The meal started with a delicate, fragrant green vegetable soup made with celery, asparagus, courgettes and parsley, garnished with asparagus spears and herb oil. An impressive start.

Next up was a dish of braised carrot with braised shallots, onion marmalade, spring onion and sage, which, like the soup, was also vegan and gluten-free.

“Sometimes you’re led by the ingredients,” says Iain. “One thing that was an absolute blessing was we had been given a load of pre-prepared shallots that had been peeled and vacuum packed. I thought, ‘I have to use those’. That was the basis of that dish. I wanted them to be the star, not just a supporting act.”

The main course of BBQ pulled chicken with roast potatoes, green beans, spiced red cabbage slaw and a glossy gravy made with IPA, maple syrup and rich chicken stock was a huge hit on our table. The vegan alternative, tender baked sweet potatoes topped with succotash and spicy tomato gravy, received equal praise. So how did Iain manage it?

“We had some bits and pieces of chicken that had come from supermarkets,” he says. “Different chickens, different cuts. And in the freezers they had quite a few from Nando’s that had been blast frozen but Nando’s didn’t want to re-use. I obviously couldn’t do whole cuts because I had so many different bits.

“I’ve been listening to a lot of Creedence Clearwater Revival recently, that deep south kind of sound. So I had that buzzing around in my head, and then I went in and saw the blackened Cajun spices. JW Lees donated 48 bottles of Founders IPA that was slightly out of date, though of course it was absolutely fine.

“So I had that idea. Slow cooked pulled chicken and spiced roasties, and then an IPA gravy. It kind of came from my musical choices really. If I’d been listening to Suede, god knows what we’d have had.”

The way people ate at the event was also important to Iain, who served his main course on large sharing platters for each table.

“I wanted to do a couple of plated dishes,” he says. “But I also love family style dining. It’s my favourite way to eat, everything in the middle of the table and people pile their plates up. It’s happy, and it gets people interacting.”

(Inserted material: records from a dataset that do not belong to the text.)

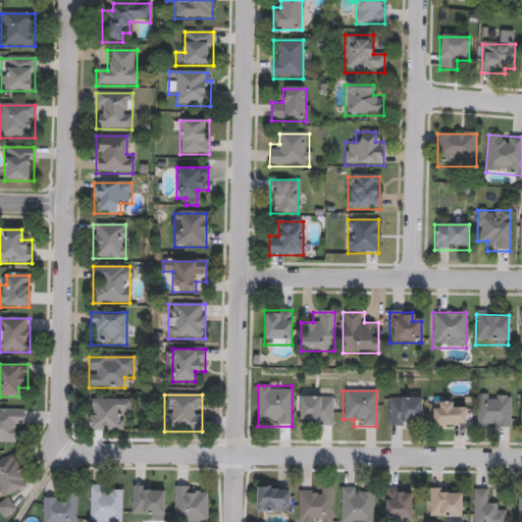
[(475,428),(475,396),(510,396),(510,428),(475,428)]
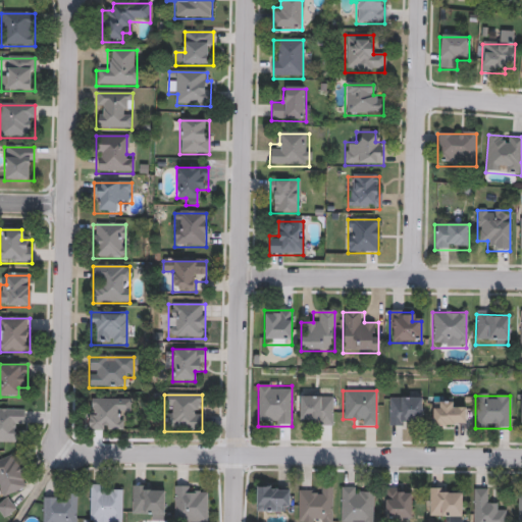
[(332,397),(332,426),(300,426),(300,397),(332,397)]
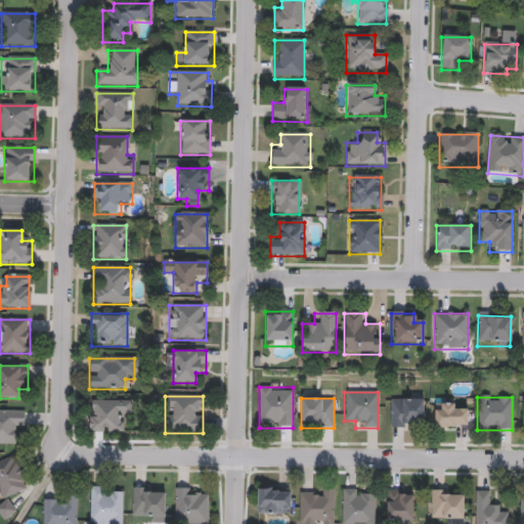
[(420,399),(420,429),(389,429),(389,399),(420,399)]
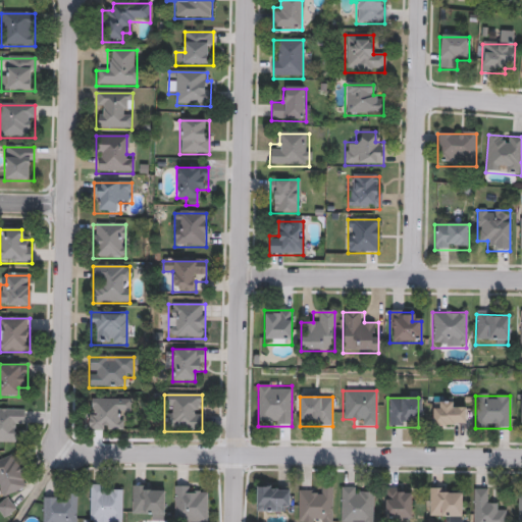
[(88,432),(88,400),(129,400),(129,410),(119,410),(119,432),(88,432)]
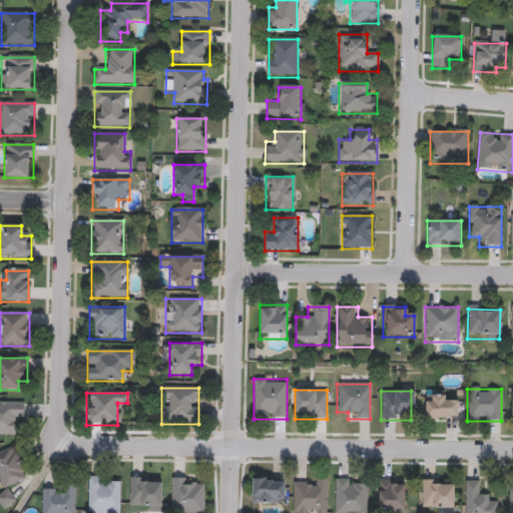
[(457,421),(424,421),(424,396),(447,396),(447,401),(457,401),(457,421)]
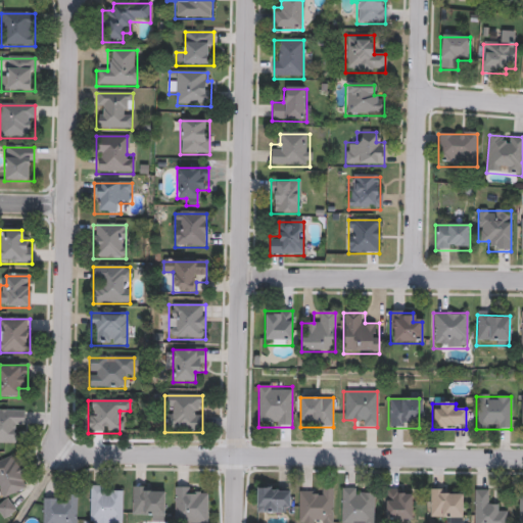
[(14,444),(0,444),(0,411),(24,411),(24,431),(14,431),(14,444)]
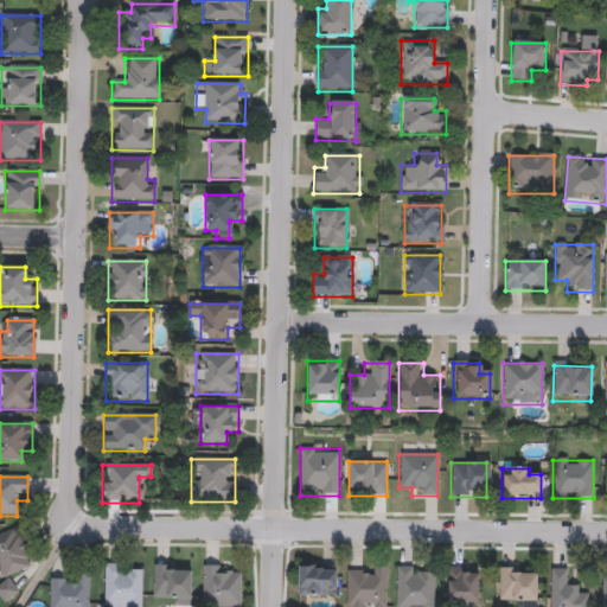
[(0,535),(17,530),(31,568),(2,579),(0,572),(0,535)]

Dessert was more of a challenge, Iain admits. He used a mixture of various sweet treats – crumpets, chocolate chip brioche, fruit scones – to make a hearty bread and butter pudding with maple syrup and custard, and guests queued up to be served canteen style.

“I could have plated it myself, but I thought let’s have some old school – literally – fun,” he says.

The vegan alternative, created by Hispi chef Karl Kivell who assisted Iain in the kitchen, was smoked and caramelised banana with watermelon granita. It was frankly astonishing to think it had been created from ingredients otherwise destined for the bin. It would be a hit on any restaurant menu.

It wasn’t all about the food, either. Tom Higham, the man behind Northern Quarter sherry bar Flok and Didsbury’s Wine & Wallop, created two cocktails using waste ingredients. The first saw slightly-past-its-best-but-still-drinkable prosecco cooked down and blended with homemade gin and peach syrup, while the second used donated IPA for a fluffy concoction with raspberry, caramel, lemon and cinnamon.

“What Corin is doing is absolutely amazing,” says Iain about Real Junk Food, the not-for-profit community interest project run by Corin Bell, which will soon launch a waste food catering business. “I hope they can find a permanent home in the city centre.

“That great concept where people who maybe aren’t that well off but can go in and have a cup of tea or a meal, and they’ve taken it to another level in actually giving people balanced meals. What the chefs do there is absolutely incredible, what they’re doing day in day out. It’s devastatingly impressive.”

From the reaction in the room on Saturday night, the same could be said for Iain’s event. Challenge successful.